During races she's content to hang in the middle of the pack, letting bigger, stronger riders face the wind and tire themselves out. And when push comes to shove, she's as tough as they come. She once played an entire basketball season in high school with a broken elbow before she confessed that, yes, it hurt, and yes, she'd been lying about that the whole time.

That's not to say it's been easy for her. Since cycling isn't a very lucrative sport, McGuire has to support herself with other jobs as well. She worked at the Patagonia Store on Newbury Street last year, and just started some part time administrative office work with MIT.

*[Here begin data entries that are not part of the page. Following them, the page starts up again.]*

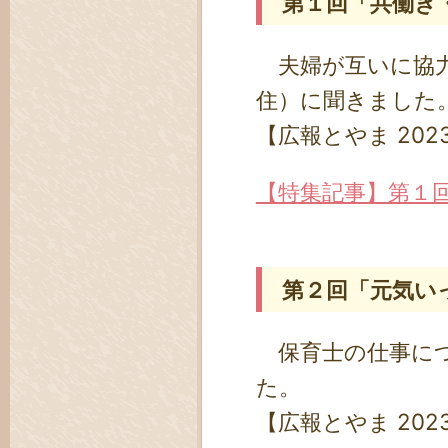
第１回「共働き
夫婦が互いに協力
住）に聞きました
【広報とやま 202
【特集記事】第１
第２回「元気い
保育士の仕事につ
た。
【広報とやま 202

"It's hard. A lot of times I'm like 'Oh my god my whole life is get up, train, eat, go to work, go to sleep.' When I step back and look at it, I'm like 'I'm working so that I can have money so that I can race.' Everything has a reason.

"When I'm on my bike everything is great. Once you get out and you're in the countryside riding around, life is pretty good. This is half of my job situation, to go ride around? This is pretty good. Not a lot of people get to be out in Sherborn at 10 a.m. on a Tuesday riding around. Again, perspective. I could be sitting in an office locked away or I could be out here."

There's no telling where cycling will take her next, but people are clearly taking notice. McGuire earned a grant from the Women's Sports Foundation last year. She's also started teaching clinics similar to the one that started her down this path. A full circle, as it were.

McGuire's minimum goal, is to be one of the best cyclists in America. But she'd love a crack at the 2016 Olympics in Rio de Janeiro.

"I'm not surprised," Patricia McGuire said. "She sets the bar high for everything she takes on. She always has. It's an 'A' or nothing. It's not a surprise at all. She doesn't just wish for it, she works for it too. She's not afraid of working hard."

Hey, anything is possible.

[Editor's note: Amy McGuire finished 12th in the 2011 Mayor's Cup, according to CyclingNews.com.]